Joey Arias Brings His Celebrated Billie Holiday Homage to LA

At the end of Joey Arias’ opening night sold-out performance of his Billie Holiday Centennial Concert at the REDCAT, the audience leapt to its feet in a standing ovation. The collective seal of approval brought to mind the chillingly brilliant observation made by Fran Lebowitz in Public Speaking, the 2010 Martin Scorsese directed HBO documentary about her. She tells him, “No one talks about it anymore, but when people did talk about [the cultural devastation wrought by AIDS,] they talked about what artists were lost, but they never talked about the audience that was lost…. There was such a high level of connoisseurship of everything… That made the culture better. A very discerning audience, an audience with a high level of connoisseurship, is just as important to the culture as artists. It’s exactly as important. Now, we don’t have any kind of discerning audience.”

The crowd’s rapturous response to Arias’ bafflingly unfocused and often simply awful performance was proof of Lebowitz’ argument.

Photo courtesy REDCAT Theater.

The night began promisingly. Arias entered from the wings wearing an all-black outfit, including a diaphanous wrap that looked like a spider’s web when he spread his arms, balancing on sky-high stilettoes, and sporting Holiday’s trademark gardenia behind one ear. Backlit so that we only saw him in outline form, the gardenia being the one easily discernible component of his outfit, he kicked off the set with “Don’t Explain.” Immediately apparent was the sublimity of the backing band – Matt Ray (piano), David Piltch (acoustic bass), Robert Perkins (drums), Maiani da Silva (violin), and Isaiah Gage (cello). Ray, the music director, smoothly led the troupe through paces that fused virtuosity and nuance, deftly navigating uptempo tracks, like an especially swinging “Them There Eyes,” and somber musical landscapes.

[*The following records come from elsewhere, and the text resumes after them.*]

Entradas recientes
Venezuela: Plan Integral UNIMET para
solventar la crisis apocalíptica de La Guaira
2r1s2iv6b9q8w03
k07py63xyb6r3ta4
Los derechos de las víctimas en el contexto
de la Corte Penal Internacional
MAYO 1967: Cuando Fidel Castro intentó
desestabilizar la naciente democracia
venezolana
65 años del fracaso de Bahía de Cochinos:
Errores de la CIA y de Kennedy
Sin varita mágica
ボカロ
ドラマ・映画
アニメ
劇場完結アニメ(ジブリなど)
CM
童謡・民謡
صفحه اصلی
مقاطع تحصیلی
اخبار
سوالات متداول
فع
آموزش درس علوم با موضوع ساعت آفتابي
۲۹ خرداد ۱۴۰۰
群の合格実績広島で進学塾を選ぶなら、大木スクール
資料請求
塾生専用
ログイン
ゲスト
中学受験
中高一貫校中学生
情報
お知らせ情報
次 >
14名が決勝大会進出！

The problem was Arias, who is decades deep in his homage to Holiday. There’s no doubt that he captures something of her idiosyncratic approach to the lyric – coming in behind the beat, keeping the listener on her toes by refusing to swim easily into the melody, bending and ending notes in left-of-center phrasing and enunciation. He caught the slivered, fractured tone that gives Holiday’s most measured and assured performance a knife-to-the-heart quality. But he also interjected non-stop hiccups, squeals and yelps – often at wildly inappropriate moments – as he made his way through the Holiday songbook. He was obvious and on-the-nose in his accompanying physical gestures, which quickly lapsed into caricature. Mid-way through “Strange Fruit,” he bent at the waist and sobbed, more affected than affecting, and at dire odds with the cool composure of Holiday’s gut-wrenching take on the anti-lynching song, which is exactly what makes it so devastating. That was only the most egregious example of his often overwrought spin on the material.

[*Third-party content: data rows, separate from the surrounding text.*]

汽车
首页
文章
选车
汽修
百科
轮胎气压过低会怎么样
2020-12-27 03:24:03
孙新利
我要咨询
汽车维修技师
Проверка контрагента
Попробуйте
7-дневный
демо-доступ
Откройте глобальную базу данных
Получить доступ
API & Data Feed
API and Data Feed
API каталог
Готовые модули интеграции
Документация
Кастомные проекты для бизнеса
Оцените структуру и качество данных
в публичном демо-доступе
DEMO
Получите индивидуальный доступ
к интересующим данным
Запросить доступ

Throughout the show, he turned Holiday’s speaking drawl into a mush-mouth parody played for cheap laughs, turning her into a familiar figure from old-school gay culture’s piano bar/nightclub drag queen performers: the bawdy, blowsy, boozy figure alternately combative and flirtatious with her audience. Two or three times he hiked his skirt to reveal his garters; a couple of times he squatted and spread his thighs, flashing the crowd. He vamped diva-style for the camera phones of audience members filming him. It wasn’t so much breaking character as performing an unfocused mish-mash of a character that has nothing at all to do with anything at all about Holiday.

It’s understandable that, after so many years of performing Holiday’s songs in Holiday drag, he might be a bit bored with his subject, somewhat on cruise-control. And no one would want to see a show in which the iconic jazz singer is performed from behind a veil of entombed reverence. That wouldn’t do justice to the tough, earthy, funny, no-bullshit woman Holiday really was (and who has gotten buried beneath the pure victim guise in which she’s been shrouded.) A concert in which the undeniably vocally gifted Arias simply sang Holiday’s songs, letting his propensity to belt (Holiday was no belter) or let fly his more conventionally technically powerful voice, might’ve been a better option. He could still slip in the Holiday-style tics and flourishes, of course, but it wouldn’t seem such a frequently grotesque interpretation of the Lady and her music when he lapses into whatever the hell that was he was doing opening night.

Joey Arias is performing at the REDCAT through Sunday, November 22. All shows are sold-out.